— Teks Bacaan —
Pengusaha masih punya waktu satu bulan hingga pertengahan Mei 2021 untuk mengkaji kondisi keuangan internal dan menyiapkan pembayaran THR bagi pekerjanya. Jika perusahaan bersangkutan memutuskan tidak membayar THR, pemerintah akan menjatuhkan sanksi administratif sesuai ketentuan peraturan perundang-undangan.
”Pada prinsipnya, pemerintah, kan, telah memberi berbagai stimulus dan bantuan. Stimulus tersebut yang harus dapat dimanfaatkan oleh pengusaha. Salah satunya agar dapat memenuhi kewajiban membayar THR tahun ini,” kata Dinar saat dihubungi di Jakarta.

— Isi Data —
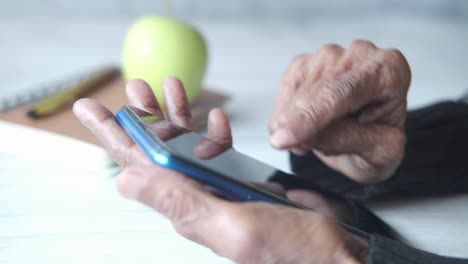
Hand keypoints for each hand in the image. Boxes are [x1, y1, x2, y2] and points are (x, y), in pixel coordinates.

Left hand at [73, 77, 366, 262]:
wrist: (329, 249)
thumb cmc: (288, 249)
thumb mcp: (232, 226)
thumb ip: (181, 202)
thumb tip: (127, 181)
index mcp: (187, 207)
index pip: (138, 168)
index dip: (115, 137)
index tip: (94, 111)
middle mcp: (196, 196)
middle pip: (158, 150)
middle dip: (144, 115)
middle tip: (137, 88)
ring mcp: (216, 186)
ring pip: (187, 145)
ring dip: (177, 115)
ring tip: (172, 89)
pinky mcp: (236, 179)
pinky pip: (217, 150)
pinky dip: (213, 131)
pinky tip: (214, 119)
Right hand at [269, 40, 410, 182]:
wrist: (367, 139)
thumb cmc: (380, 142)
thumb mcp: (379, 153)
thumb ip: (348, 140)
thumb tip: (307, 134)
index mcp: (389, 71)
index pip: (343, 90)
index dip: (311, 115)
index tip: (285, 139)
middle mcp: (359, 55)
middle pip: (316, 91)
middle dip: (300, 124)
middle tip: (301, 148)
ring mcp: (328, 56)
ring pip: (297, 93)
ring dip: (295, 124)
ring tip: (315, 139)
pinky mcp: (303, 63)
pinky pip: (285, 93)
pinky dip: (285, 117)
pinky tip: (301, 127)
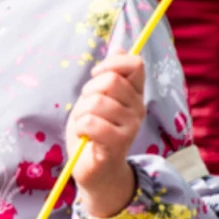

— Petunjuk Latihan —
Menurut bacaan tentang THR, sampai kapan pengusaha masih punya waktu untuk menyiapkan pembayaran THR bagi pekerjanya?

— Jawaban Tugas —
Sampai pertengahan Mei 2021.